> Assignment
What is needed is an exact transcription of every record, minus the pictures.

[Opening Input data section]

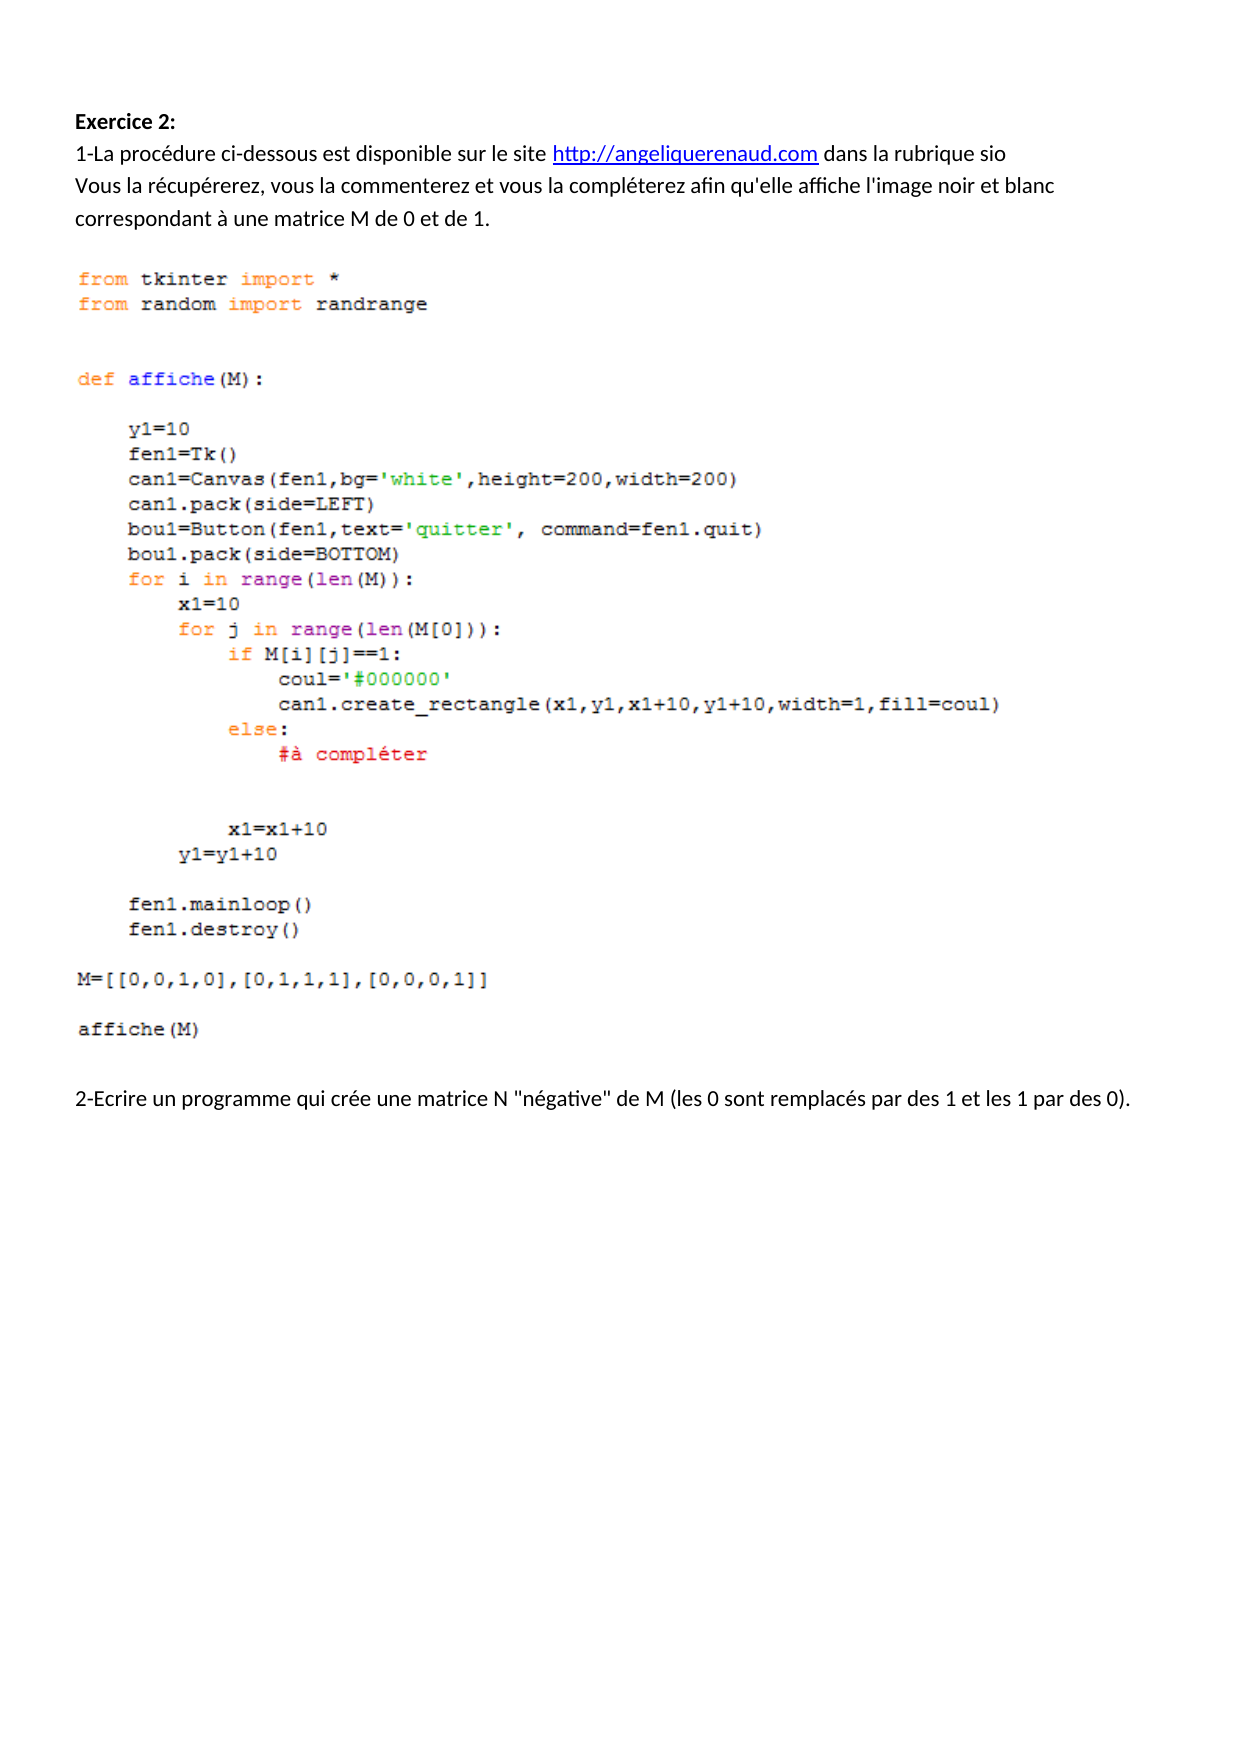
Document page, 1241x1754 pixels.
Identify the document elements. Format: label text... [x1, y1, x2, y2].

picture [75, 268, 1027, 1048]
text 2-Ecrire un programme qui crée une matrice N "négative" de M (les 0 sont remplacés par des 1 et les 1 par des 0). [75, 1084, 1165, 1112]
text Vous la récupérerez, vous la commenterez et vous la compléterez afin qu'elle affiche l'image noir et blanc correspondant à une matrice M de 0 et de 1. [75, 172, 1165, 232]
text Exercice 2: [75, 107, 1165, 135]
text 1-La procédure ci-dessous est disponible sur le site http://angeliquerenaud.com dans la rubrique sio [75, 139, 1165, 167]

[Closing Input data section]

> Answer section
Document page, 1241x1754 pixels.
Identify the document elements. Format: label text... [x1, y1, x2, y2].

picture [75, 268, 1027, 1048]
text 2-Ecrire un programme qui crée une matrice N "négative" de M (les 0 sont remplacés par des 1 et les 1 par des 0). [75, 1084, 1165, 1112]
text Vous la récupérerez, vous la commenterez et vous la compléterez afin qu'elle affiche l'image noir et blanc correspondant à une matrice M de 0 et de 1. [75, 172, 1165, 232]
text Exercice 2: [75, 107, 1165, 135]
text 1-La procédure ci-dessous est disponible sur le site http://angeliquerenaud.com dans la rubrique sio [75, 139, 1165, 167]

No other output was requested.